Sunday, February 3, 2013

The Oscar-Nominated Short Films: Animation and Live Action


There are several worthy choices among this year's animated short nominees.

The program opens with "Maggie Simpson in 'The Longest Daycare,'" which plays like the best five minutes from a good "Simpsons" episode.


Also meritorious - and likely to win - is the beautiful and romantic "Paperman," about a man and woman who meet-cute on a train platform and get separated, only to be brought together by some rather magical paper airplanes. (It screened with "Wreck-It Ralph" earlier this year.)

Perhaps best of the lot - the one that generated the loudest and most genuine applause - is PES' 2-minute "Fresh Guacamole," a single clever idea ingeniously realized.

There are some exquisite images in Minkyu Lee's "Adam and Dog," about the bond between man and animal.

I least liked "Head Over Heels," a Claymation vision of a played-out marriage separated by forces gravitational and otherwise.

This year's crop of live action shorts is more middling.

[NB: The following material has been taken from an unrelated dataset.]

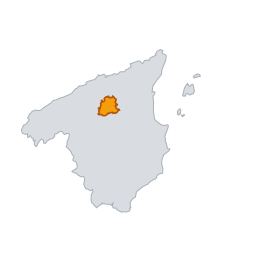 Spain, with Soria highlighted, rotated 325°
{"feature_id": "ESP-5845", "entity_name": "Soria", "entity_type": "Autonomous Community", "adm_level": 1, "iso_a3": "ESP", "parent_name": "Spain", "parent_adm1": "", "projection": "orthographic", "projection_center": [-2.461, 41.603], "detail": "fine", "context": "in_parent", "style": "filled", "palette": "amber", "viewbox_px": 256, "rotation_deg": 325, "n_neighbors": 0, "source": "natural_earth", "source_scale": "10m", "svg_char_len": 6496}
<svg xmlns="http://www.w3.org/2000/svg" viewBox="0 0 256 256"><g transform="rotate(325 128 128)"><path d="M134.4,67.5L134.4,68.1L135.5,69.3L138.6,69.9L139.4,70.4L139.2,72.0L138.5,73.4L139.2,74.0L139.9,74.0L140.8,72.8L141.0,73.6L142.5,74.2L145.6,75.4L147.8,75.6L150.1,78.0L153.8,77.5L157.2,79.8L160.4,79.1L161.1,79.6L166.0,79.5L166.2,77.5L166.7,76.7L175.3,79.1L176.4,80.7L176.2,81.6L176.7,83.5L177.8,83.4L180.0,82.2L183.0,83.4L183.8,84.6L184.4,84.6L186.5,83.3L192.5,84.4L192.6,83.4L193.0,83.2L195.4,82.2L196.5,81.9L199.6,82.3L200.1,83.4L200.7,83.8L201.0,84.8L199.2,85.4L199.1,87.1L200.4,88.5L200.7,90.9L197.7,94.2L188.9,100.0L186.0,103.4L179.3,105.3L172.3,108.0L168.3,112.4L169.4,112.6L170.7,114.0L170.3,114.7L168.5,115.7L166.8,116.1L163.9,121.4L159.7,126.9L158.2,129.4L154.9,135.8L154.9,137.6L156.8,143.8L157.8,145.4L159.2,146.7L161.8,147.8L162.5,149.0L161.6,150.1L159.1,152.1L154.6,154.9L152.7,157.0L152.4,159.0L151.0,160.0L150.6,162.8L148.8,166.7L148.7,167.8L150.2,169.1L148.8,170.1L141.7,170.5L137.4,173.6L135.2,176.4L133.2,181.4L130.8,184.4L129.7,185.0L128.1,183.7L126.0,183.5L124.0,183.9L122.9,184.9L121.3,185.5L119.6,185.0L116.2,184.7L114.6,184.7L112.2,185.5L110.1,185.0L106.6,184.6L98.9,185.1L98.0,185.4L94.5,188.8L90.8,188.7L87.4,190.0L85.1,193.2L84.6,195.0L83.9,194.6L83.4,194.7L83.1,196.0L80.8,196.8L78.2,195.6L76.1,193.9L74.9,193.7L73.2,191.1L72.5,189.4L72.0,187.6L72.0,186.4L70.4,185.6L70.1,184.0L71.3,181.9L72.9,180.9L71.5,180.9L70.4,182.2L69.1,180.0L63.8,175.5L64.1,174.0L63.2,175.1L62.5,175.3L59.7,175.0L56.5,175.3L55.5,168.1L56.4,165.7L60.3,161.0L62.6,160.4L63.6,158.0L61.5,158.0L58.5,152.9L59.6,148.5L63.0,145.2L63.6,143.9L63.8,142.6L63.2,141.7L61.5,141.1L59.9,137.5L59.6,135.2L58.2,133.9L57.1,131.6L58.2,131.3L62.7,131.6L63.9,131.0L64.8,129.6L65.7,127.2L66.0,125.7L64.4,123.5L64.3,123.1L64.6,122.4L67.5,120.1L67.0,118.3L67.6,114.6L67.5,112.5L67.3,110.7L66.5,108.3L67.1,107.4L68.6,106.7L69.8,104.9L71.5,103.4L73.7,102.2L76.4,99.5L76.0,98.3L75.2,97.5L72.1,96.9L72.0,96.3L72.1,93.3L71.4,92.1L70.3,92.2L68.6,91.5L68.1,91.9L66.0,91.7L64.5,91.0L63.8,91.5L63.6,92.5L61.0,93.4L59.6,93.3L57.3,92.3L54.6,92.4L54.3,92.2L51.9,93.2L51.2,93.2L50.3,91.7L51.7,89.6L50.8,87.5L50.1,87.4L45.8,88.6L43.2,90.4L42.2,90.6L41.9,90.2L41.9,87.4L44.7,84.6L43.1,84.3L43.3,83.4L44.4,82.1L43.4,81.0L43.6,78.0L41.3,78.8L40.7,78.6L40.8,77.4L42.4,75.1L40.9,74.8L39.9,73.8L38.6,71.7L38.7,70.7L39.7,68.3L41.7,67.3L43.8,65.8L46.4,66.3L50.5,65.2L51.9,64.5L51.9,63.5L51.5,62.7L51.9,62.0L55.3,60.2L57.2,60.1L59.2,59.2L60.5,60.0L61.7,59.8L63.0,60.7L64.6,62.5L67.1,63.4L69.2,62.9L79.7,63.3L82.7,62.5L84.9,63.7L89.4,64.4L92.1,65.4L99.5,67.1L102.2,67.2L107.6,65.8L109.1,66.2L111.3,65.5L112.3,65.6L113.6,66.7L118.4,68.2L119.6,67.0L120.6,66.7L124.0,67.4L127.5,68.9L129.3,69.0L131.9,68.6L134.4,67.5ZM201.8,128.9L203.1,129.4L204.4,128.8L205.2,128.9L205.9,129.1L206.1,130.2L203.5,135.9L201.3,137.5L198.9,136.5L197.5,136.3L197.1,135.9L196.7,134.1L196.0,133.6L195.1,133.4L193.3,134.9L192.7,134.0L191.9,133.9L191.5,133.4L191.5,132.6L196.8,128.0L198.4,127.0L201.7,125.7L202.3,125.8L201.9,126.5L202.4,127.1L201.8,128.9ZM217.4,125.5L216.9,127.1L212.6,125.4L211.3,125.2L210.9,125.0L211.0,123.4L213.7,123.0L216.0,123.6L217.4,125.5ZM179.5,145.5L179.0,146.6L176.9,146.3L176.4,145.9L176.8,144.6L177.4,144.5L177.4,143.6L178.0,142.7L180.9,141.9L181.6,142.4L181.8,143.3L180.1,145.2L179.5,145.5ZM181.7,149.7L181.4,150.0L179.1,149.9L179.0,149.2L179.4,148.2L180.3,149.1L181.6,149.2L181.7,149.7Z" fill="#d9dde1" stroke="#a8b0b8" stroke-width="1"/><path d="M133.8,93.1L133.9,94.0L134.1,94.6L134.4,95.0L134.3,95.4L134.2,95.5L134.0,95.9L134.0,96.0L134.1,96.3L134.3,96.6L134.4,96.8L134.5,97.0L134.8,97.3L134.7,97.5L134.6,97.9L134.5,98.1L134.4,98.3L134.1,98.4L133.9,98.5L133.7,98.6L133.4,98.9L133.1,99.2L133.1,99.3L132.9,99.4L132.6,99.3L132.4,99.3L132.2,99.4L132.1,99.5L132.1,99.8L132.3,100.4L132.3,101.0L132.3,101.3L132.4,101.5L132.5,101.6L132.6,101.8L132.7,102.7L132.5,102.8L132.4,102.8L132.2,102.8L132.0,103.0L131.8,103.1L131.7,103.2L131.4,103.0L131.4,102.9L131.5,102.8L131.5,102.6L131.4,102.5L131.4,102.4L131.1,102.2L130.7,102.2L130.5,102.3L130.4,102.4L130.4,102.5L130.4,102.8L130.4,103.0L130.3,103.4L130.2,103.5L129.9,103.7L129.9,103.8L129.7,104.2L129.7,104.8L129.8,105.0L129.9,105.3L130.0,105.9L130.0,106.6L130.2,106.8L130.3,106.8L130.5,106.9L130.8,106.9L130.9,107.0L131.2,107.2L131.3,107.3L131.3,107.6L131.2,108.1L131.2,108.4L131.2,108.5L130.9,108.4L130.5,108.1L130.4,108.0L130.3,107.9L130.2,107.9L130.1,108.0L129.6,108.4L129.4,108.4L129.1,108.4L128.9,108.4L128.7,108.5L128.4,108.7L128.2,108.8L127.8,108.9L127.7,108.9L127.4,108.7L127.2,108.6L126.6,108.9L126.4,108.9L126.0,108.7L125.9,108.6L125.7,108.4L125.7,108.1L125.5,107.9L125.4,107.9L125.2,107.7L125.1,107.4L124.9,107.2L124.8,107.3L124.7,107.4L124.3,107.4L124.2,107.4L124.3,107.1L124.2,106.8L124.0,106.7L123.9,106.6L124.1,106.4L124.2,106.2L123.9,106.1L123.7,106.1L123.5,105.9L123.3,105.8L123.0,105.7L122.7,105.6L122.5,105.4L122.4,105.3L122.3,105.2L122.2,105.2L121.9,105.2L121.8,105.3L121.6,105.4L121.3,105.4L120.8,105.3L120.6,105.2L120.5,104.8L120.4,104.7L120.3,104.4L120.1,104.3L119.9,104.3L119.7,104.4L119.6,104.5L119.3,104.8L119.0,104.9L118.1,105.0L117.6,105.0L116.1,104.7L114.3,103.3L114.2,103.1L114.2,102.8L114.3,102.0L114.2,101.9L113.7,101.7L113.3,101.5L113.2,101.4L113.2,100.9L113.0,100.7L112.8,100.6L112.7,100.6L112.4,100.7L111.9,100.4L111.7,100.3L111.7,100.1L111.6,99.7L111.6,99.4L111.7,99.2L111.8,99.2L112.7,99.5L113.6,97.8L114.1,97.7L114.1,96.9L114.6,96.8L115.1,96.5L115.1,96.4L115.0,95.2L115.0,94.9L115.2,94.7L115.5,94.7L115.7,95.0L115.8,95.1L116.1,95.3L116.5,96.0L117.8,94.4L118.2,94.3L118.6,94.3L118.8,93.7L119.0,93.6L119.2,93.4L119.3,93.0L119.7,92.0L120.0,91.9L120.5,92.1L120.9,91.9L121.3,91.7L121.5,91.4L121.5,91.2L121.5,90.9L121.6,90.7L121.8,90.4L122.3,90.2L122.4,90.3L122.5,90.3L122.6,90.5L122.5,91.0L122.3,91.2L122.3,91.3L122.2,91.5L122.1,91.9L122.2,92.0L122.4,92.1L122.6,92.1L122.9,92.2L123.1,92.4L123.3,92.4L123.8,92.3L124.2,92.4L124.4,92.4L124.5,92.2L124.8,91.7L124.9,91.4L125.0,91.4L125.1,91.2L125.2,90.9L125.2,90.6L125.3,90.4L125.6,90.5L125.7,90.4L126.0,90.2L126.5,89.9L127.4,89.9L128.0,89.9L128.2,90.0L128.3,90.2L128.3,90.3L128.4,90.6L128.6,90.8L129.4,90.5L129.7,90.5L129.9,90.5L130.1,90.6L130.3,90.8L130.2,91.0L129.9,91.3L130.0,91.5L130.4,92.0L130.5,92.2L130.6,92.3L130.4,92.5L130.5,93.0L131.4,93.4L131.6,93.4L132.0,93.5L132.2,93.8L132.4,93.8L132.7,93.8L132.8,93.7L133.2,93.5L133.3,93.4L133.8,93.1Z" fill="#f59e0b" stroke="#b45309" stroke-width="1.5"/></g></svg>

I'd give my vote to director Yan England's "Henry," which posits that the worst aspect of growing old is the knowledge of losing one's memory, and effectively depicts the helpless and terrifying disorientation of an elderly pianist trapped between cherished remembrances of youth and the grim reality of hospitalization.

I also liked the Horn of Africa story "Asad," about a young boy in a Somali fishing village who dreams of making a great catch but is threatened - and tempted - by older boys pursuing the quick riches of piracy. 

"Death of a Shadow" has an interesting concept - a mysterious black-clad figure who offers a dead soldier his life back in exchange for 10,000 photographs of people's shadows at the moment of their deaths - but the love story that guides it doesn't have time to become specific and meaningful.

"Curfew" has a great visual that I'm sure they'll use on Oscar night - a 9-year-old girl dancing down a bowling lane - but its script - and that of the worst entry, the Afghan "Buzkashi Boys" - is overwritten, with too many coincidental events in too brief a time frame (always a peril of the format).